TASK TO CARRY OUT: In the robotics workshop description, how much time is given for the program?

TEXT SECTION:
((
Organising institution: National Association of Educational Innovation and Inclusion in Schools (AENIE)

Country: Portugal

Age: 15-17 years old

Key question:Robotics as STEM* approach connecting all of the curriculum


The main goal of the general program for Digital Atelier is robotics supports learning with a focus on problem finding and then problem solving.

Robotics provides students with opportunities to question, think about, and create technological tools, rather than just becoming passive uses of technology. It addresses five of the most important curriculum key competencies:

  • thinking,
  • using language, symbols, and text,
  • managing self,
  • relating to others,
  • participating and contributing.

Time: 6 hours

Software and apps to be used:

  • planar and spatial kinematics, and motion planning,
  • mechanism design for manipulators and mobile robots,
  • wireless networking,
  • task modeling,
  • human-machine interface, and embedded software.

Brief presentation: Robotics is, to a very large extent, all about system integration, achieving a task by an actuated mechanical device, via an intelligent integration of components.

A robot is a mechanical device, that can be programmed to follow a set of instructions.

Beginners in robotics can start by using robotic tools such as Sphero, Wonder Workshop and Lego Mindstorms. These are controlled by a smartphone, tablet or computer.

Apps that use simple coding, no knowledge of actual coding is required.

Topics covered:

  • Computational Thinking
  • Abstract Thinking
  • Storytelling
  • Writing skills

Civic engagement: Robotics is fun and suitable for children with a range of abilities. Robotics provides opportunities for:

  • sensory learning – students are emotionally and physically engaged in their learning
  • improved socialisation – students practice observation, listening, communication, and collaborative skills
  • hands-on innovation – students question, problem solve and design solutions that potentially have real world value
  • reinforcing skills useful in future employment – students not only learn how to create and control technology, but also practice key skills needed in the future workforce
  • learning to program – students learn to control a robot with precise instructions.
))
STORED DATA:
((
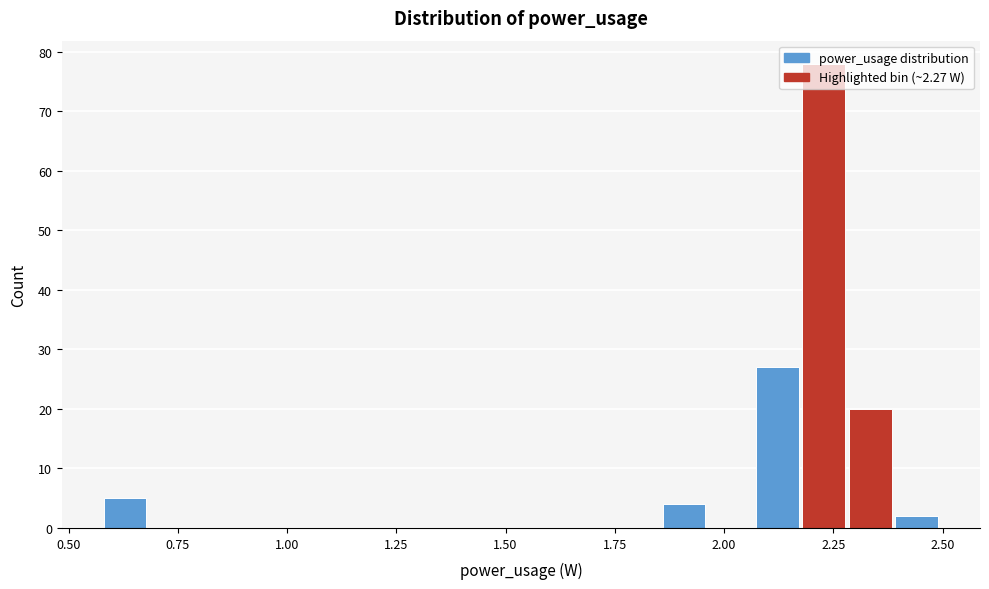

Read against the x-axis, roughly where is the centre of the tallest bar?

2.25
))
TASK RESPONSE: 6 hours